The IRS issued a redesigned Form W-4 for 2020 to reflect the changes to withholding made by the 2017 Tax Cuts and Jobs Act. Beginning in 2020, employers are required to collect the new Form W-4 from new hires, but are not permitted to require existing employees with a valid 2019 or earlier Form W-4 on file to submit a new Form W-4 to the employer. In other words, the employer must continue to withhold according to a valid pre-2020 Form W-4 submitted by an employee until an employee furnishes the employer a new Form W-4, which requires employer to maintain two withholding systems.
As was the case with earlier years, the 2021 draft Publication 15-T contains federal percentage and wage-bracket withholding methods for use with Forms W-4 in 2020 and later, as well as Forms W-4 from 2019 and earlier. For the first time, however, the publication includes instructions for employers that may want to use an optional approach, referred to as a “computational bridge,” to treat a 2019 or earlier Form W-4 as if it were a 2020 or later Form W-4 for purposes of calculating federal income tax withholding. The computational bridge may be applied only to a 2019 or earlier Form W-4 that remains in effect because an employee did not submit a withholding certificate for 2020 or later. The computational bridge calculation, with up to four adjustments detailed in the publication, allows employers to use the computational procedures and data fields for the redesigned Form W-4 to arrive at an equivalent amount of withholding for an employee that would have applied using the computational procedures and data fields for a 2019 or earlier Form W-4 furnished by the employee. If the employee is required to submit a new Form W-4 (i.e., a post-2019 Form W-4) to the employer, or voluntarily chooses to do so, the current year’s version of the Form W-4 must be used and therefore the use of the computational bridge is no longer applied to that employee’s Form W-4.

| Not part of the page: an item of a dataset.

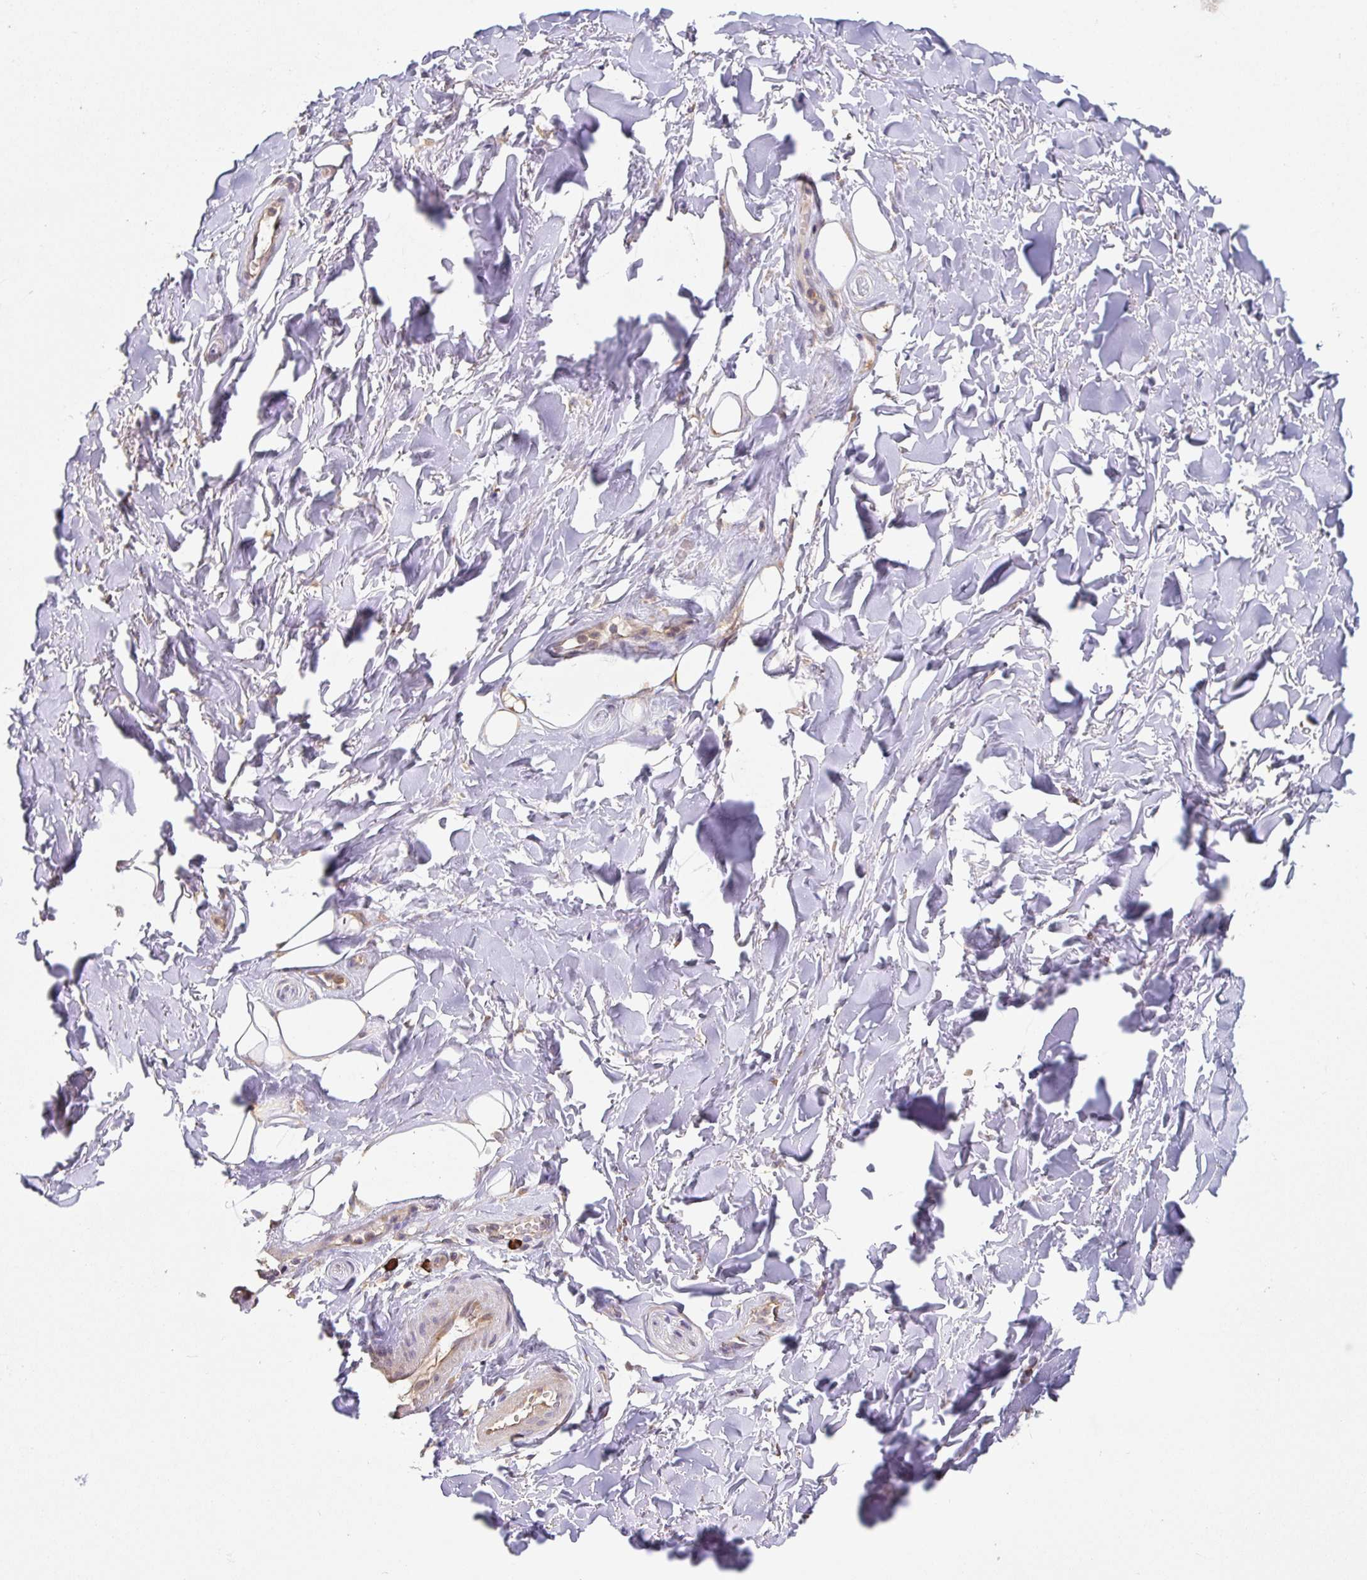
{"staining": {"intensity": "negative", "quantity": "none", "location": "none"}, "tissue": "adipose tissue", "cell_type": "Adipocytes", "image_type": "normal", "snomed": [{"axis": "morphology", "description": "Normal tissue, NOS"}, {"axis": "topography", "description": "Cartilage tissue"}, {"axis": "topography", "description": "Nasopharynx"}, {"axis": "topography", "description": "Thyroid gland"}], "caption": "High magnification brightfield microscopy of unremarkable adipose tissue stained with DAB (brown) and counterstained with hematoxylin (blue): adipocytes show no significant expression.", "gene": "HAGH", "patient": {"sex": "male", "age": 63}}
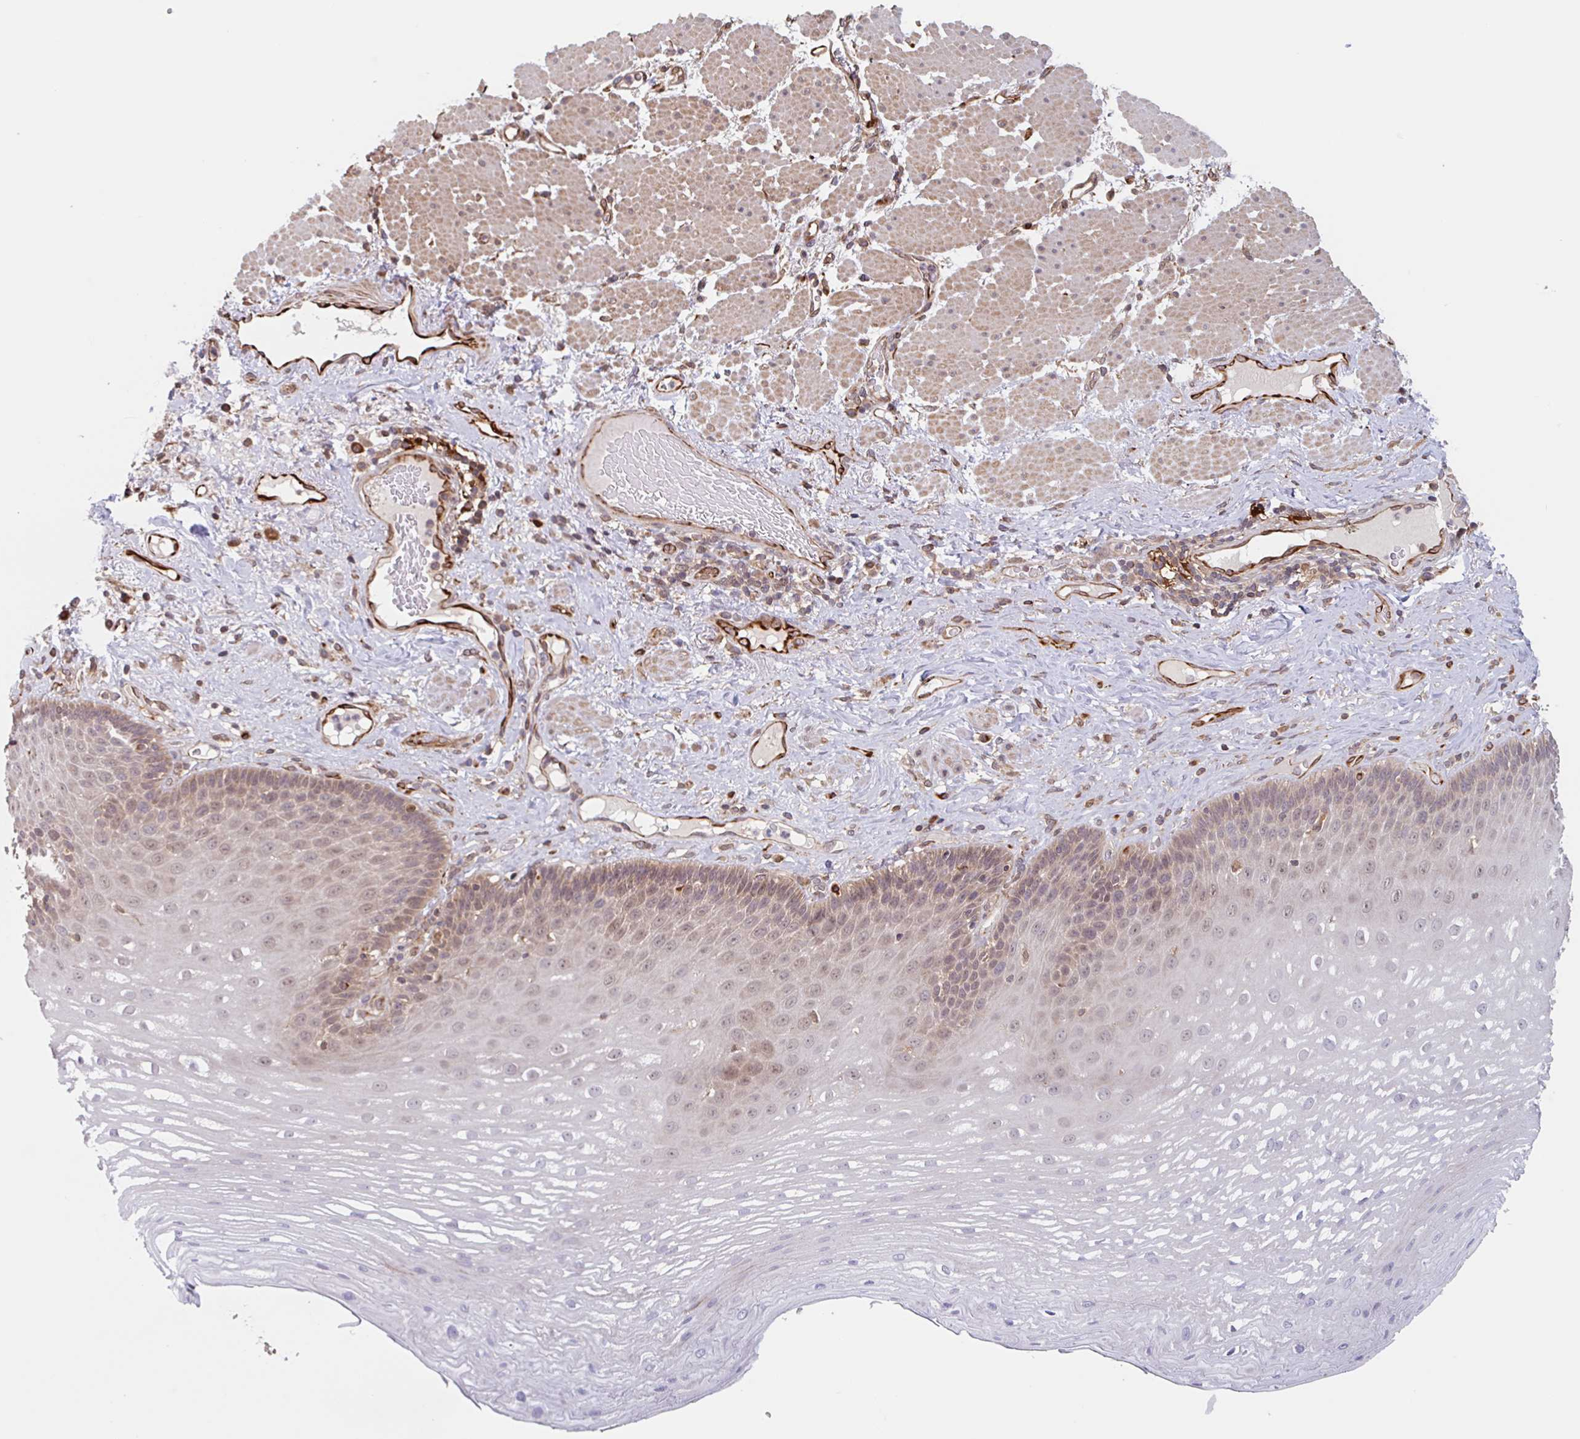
{"staining": {"intensity": "weak", "quantity": "25%-75%", "location": "cytoplasmic/membranous,nuclear"}, "tissue": "esophagus", "cell_type": "Squamous epithelial cells", "image_type": "normal", "snomed": [{"axis": "morphology", "description": "Normal tissue, NOS"}, {"axis": "topography", "description": "Esophagus"}], "caption": "A histopathology image showing weak cytoplasmic/membranous,nuclear positivity in about 25%-75% of squamous epithelial cells in normal esophagus, as visualized by brown immunohistochemical staining.", "gene": "NUB1", "patient": {"sex": "male", "age": 62}}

Draft Publication 15-T explains that the optional computational bridge may be used to comply with the requirement to withhold in response to a “lock-in” letter issued to the employer by the IRS. The draft publication also discusses how to calculate the amount of federal income tax to withhold from the wages of nonresident aliens working in the U.S. for whom withholding is required using the computational bridge with a minor adjustment. Nonresident alien students and business apprentices from India are not subject to this procedure, however.